__TASK DETAILS__
An exact restatement of the data is required, with the images omitted.

__RECORD EXCERPTS__
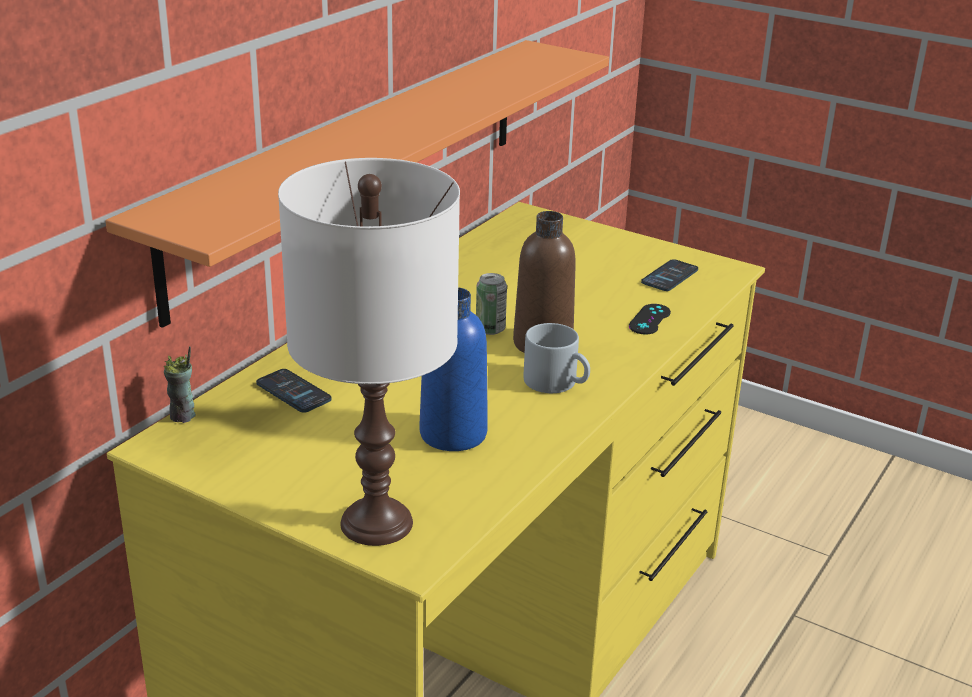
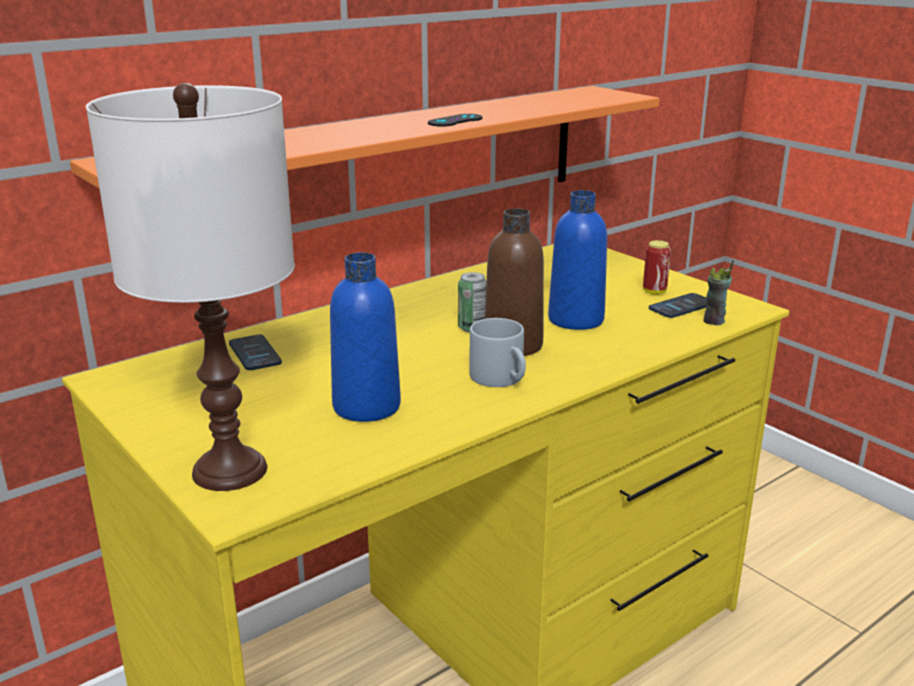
camera: 20 degrees right, 5 degrees down
(183, 416) = (147, 359): cup -> cup (714, 321)
(582, 305) = (575, 320): none -> blue bottle
(635, 262) = (654, 292): none -> can
(649, 319) = (635, 339): black game controller -> black game controller (455, 121)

__SOLUTION FOR THIS PROBLEM__
camera: 20 degrees right, 5 degrees down
(183, 416) = (147, 359): cup -> cup (714, 321)
(582, 305) = (575, 320): none -> blue bottle
(635, 262) = (654, 292): none -> can
(649, 319) = (635, 339): black game controller -> black game controller (455, 121)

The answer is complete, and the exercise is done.